As far as Uhura is concerned, I didn't perceive that the show was trying to push her to the background any more during the third season than in the first two. She was in the background from day one, with little effort made to foreground her character at any point.
Nichols said it herself in the interview that she had a contract and her agent called her with news from Roddenberry telling her that the studio was about to buy her out the show and that in order for her to stay on the show she had to been changed to a day player.
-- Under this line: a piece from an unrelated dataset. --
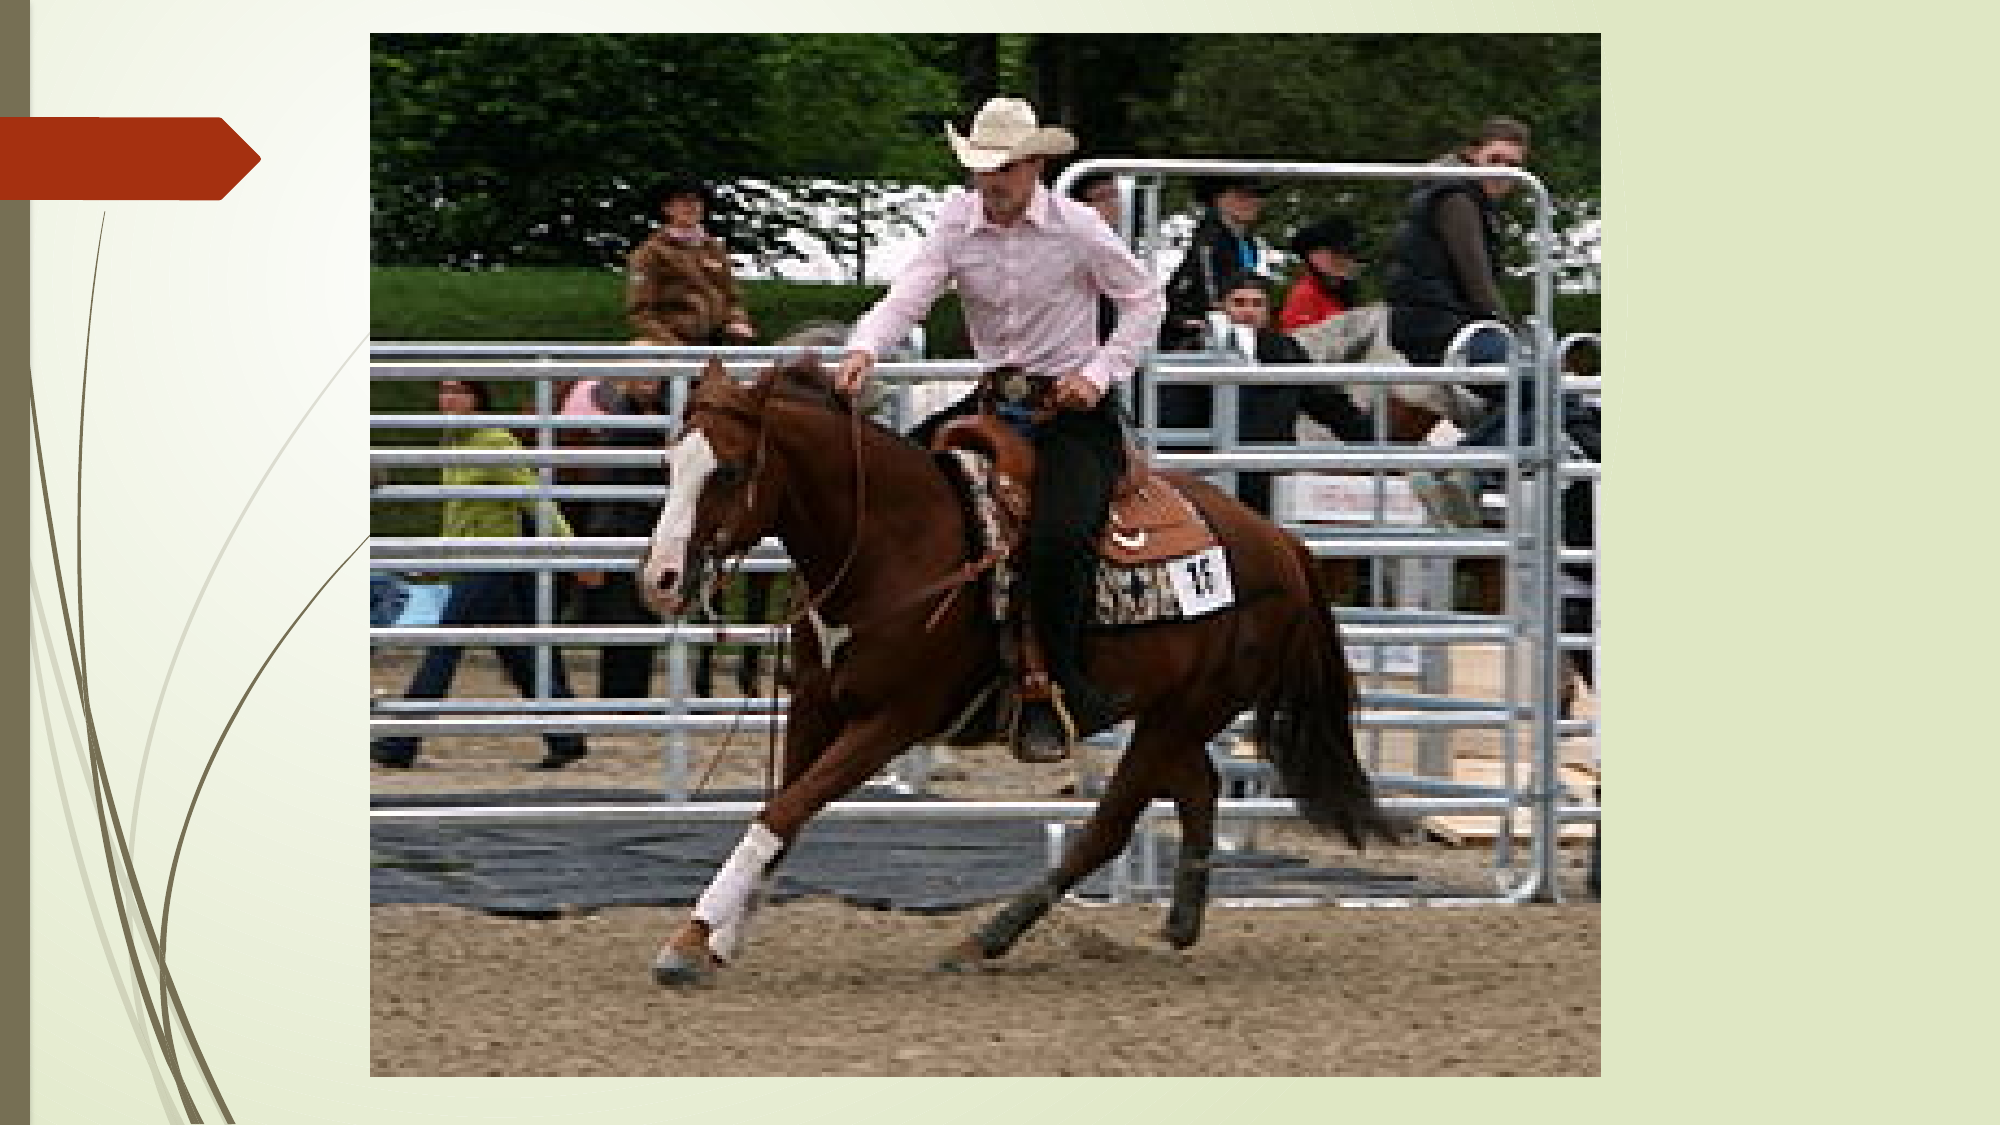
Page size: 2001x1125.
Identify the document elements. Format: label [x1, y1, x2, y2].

list [370, 33, 1601, 1078]
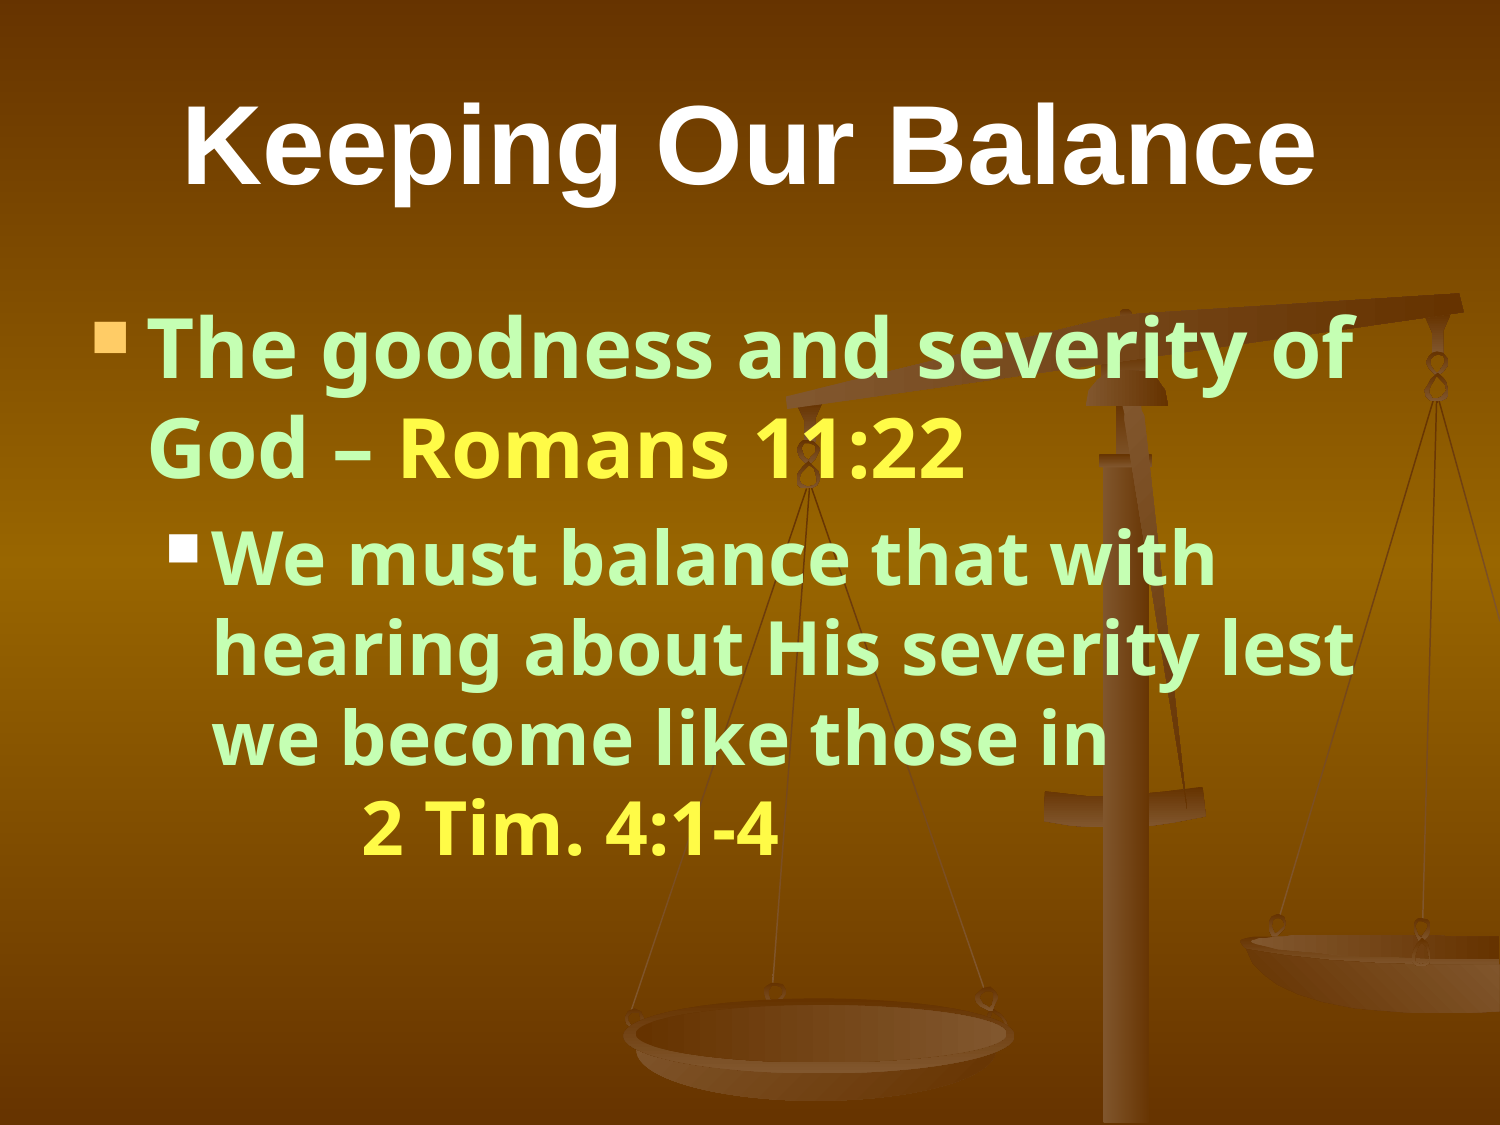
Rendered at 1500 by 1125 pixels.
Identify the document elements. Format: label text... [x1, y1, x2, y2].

Only way they could afford to pay her? She sometimes came out of an episode making more than Shatner, Nimoy and Deforest because she'd make over time pay. It had cost more to keep her on a daily on a few episodes...
The assertion that she sometimes made more on an episode than one of the three stars is pretty suspect. She was being paid very little for her acting services (too little, in my opinion), according to everything I've read.
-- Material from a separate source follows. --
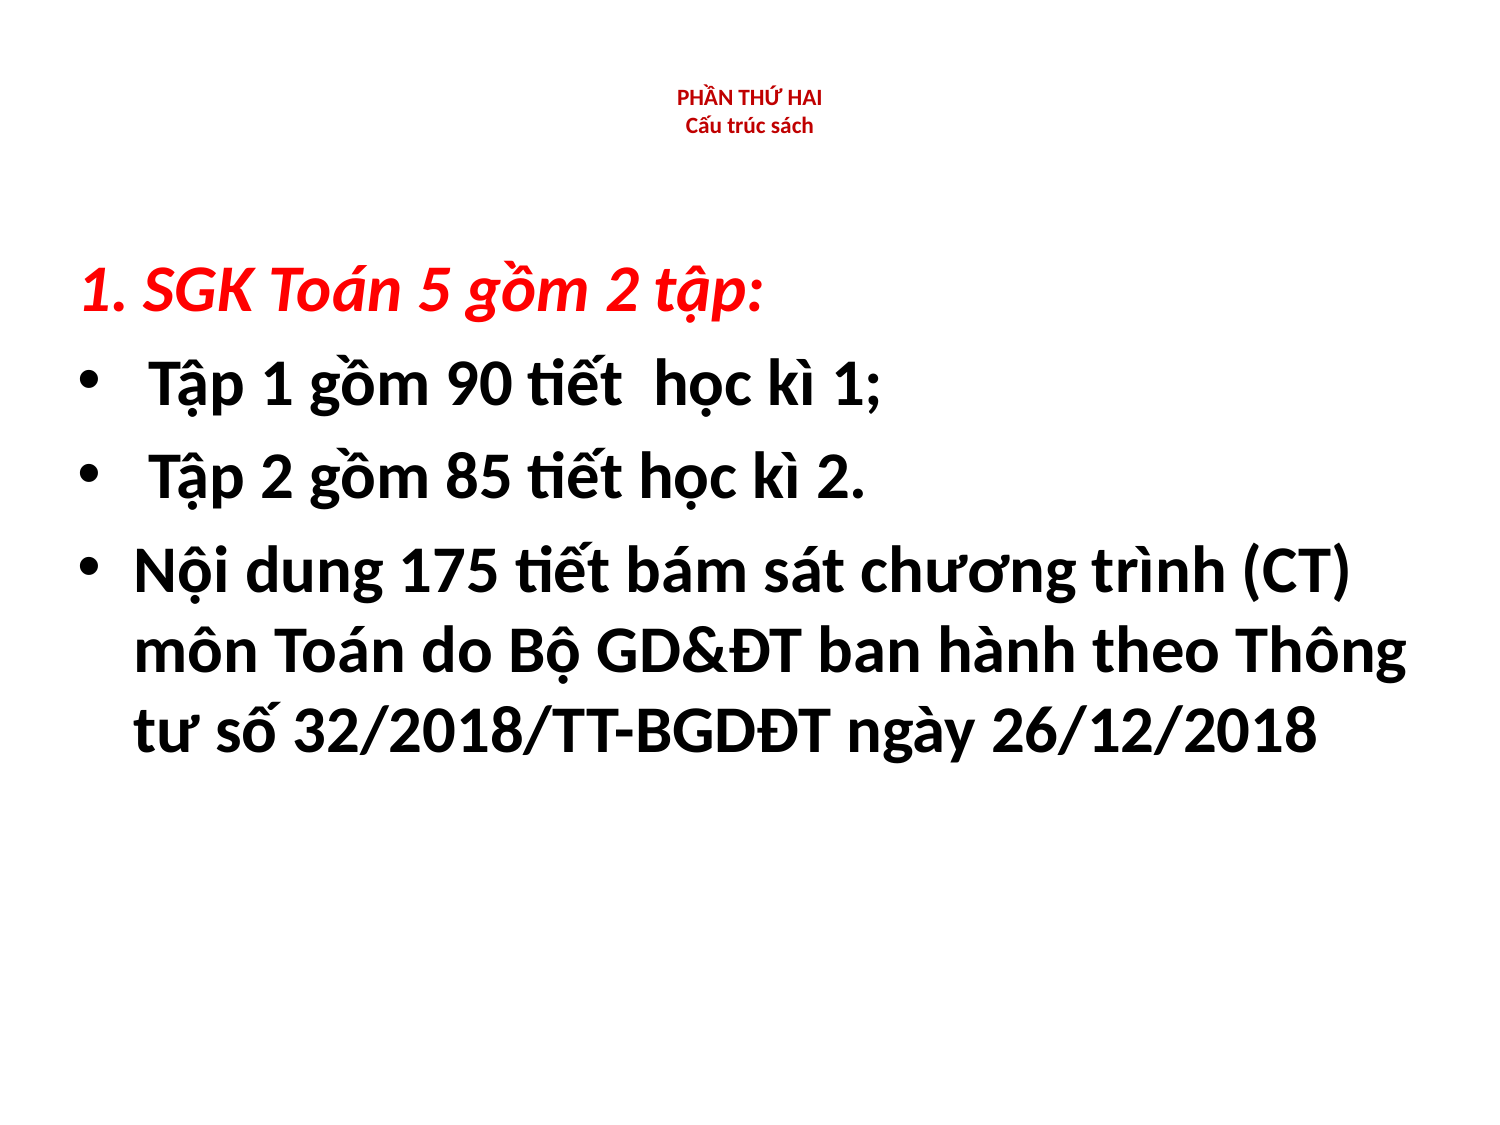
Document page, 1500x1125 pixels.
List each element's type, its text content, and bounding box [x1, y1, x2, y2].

title PHẦN THỨ HAI Cấu trúc sách [75, 45, 1425, 175]
list 1. SGK Toán 5 gồm 2 tập: Tập 1 gồm 90 tiết học kì 1; Tập 2 gồm 85 tiết học kì 2. Nội dung 175 tiết bám sát chương trình (CT) môn Toán do Bộ GD&ĐT ban hành theo Thông tư số 32/2018/TT-BGDĐT ngày 26/12/2018 [62, 237, 1438, 1100]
I'm not an expert on the point-by-point of her time on the series, but I do know that she was initially hired as a day player on "The Corbomite Maneuver." Most of her lines were originally delivered by Bailey before Roddenberry inserted her character into the script (close to the last minute).
Why would they have contracts and deals that were never signed? They would only have the agreements that they signed.
In addition to contracts, there are also internal memos outlining how the supporting players were to be paid. For more specifics, you'll have to wait to see the documents yourself. Unless I get a grant to do more research this summer it will probably be a while before I have a chance to get back to the Roddenberry Papers.
Of course, you could also just go ahead and read
Inside Star Trek: The Real Story, which might be one of "23523523523" accounts of the production of
Star Trek, but it's also the best one that's been written thus far. It is both well-researched in terms of primary sources (mainly, the Gene Roddenberry papers at UCLA, but the papers held by Solow and Justman are consulted as well) and in seeking the input of as many people involved with the series' production as were still alive at the time.
Roddenberry's own account of the series' production,
The Making of Star Trek, is incredibly self-congratulatory and littered with errors that flatter Roddenberry's character and his audience. At one point, for example, the book claims that overseas sales agents for NBC wanted the show to make its cast more white for sales reasons. In fact, an internal memo by Roddenberry describing his meeting with overseas sales agents describes them wanting just the opposite!
I do not agree that NBC and Desilu sat at the table with Roddenberry with big grins, twinkles in their eyes, and great hopes of revolutionizing the world through the great epic moral tales of a rainbow crew coming together to work towards discovering brand new worlds nor will I ever agree that Star Trek deserves all this recognition and praise for "ground breaking television" on race and women's rights.
I think it deserves some praise, but that praise must be pretty measured. The integrated cast is commendable, but it must also be noted that Sulu and Uhura had the thinnest characters of the principal or supporting cast (to the point where both could be replaced with other characters with little change to the script). It's curious that they're the only major recurring characters without first names (Spock's first name, of course, being "unpronounceable").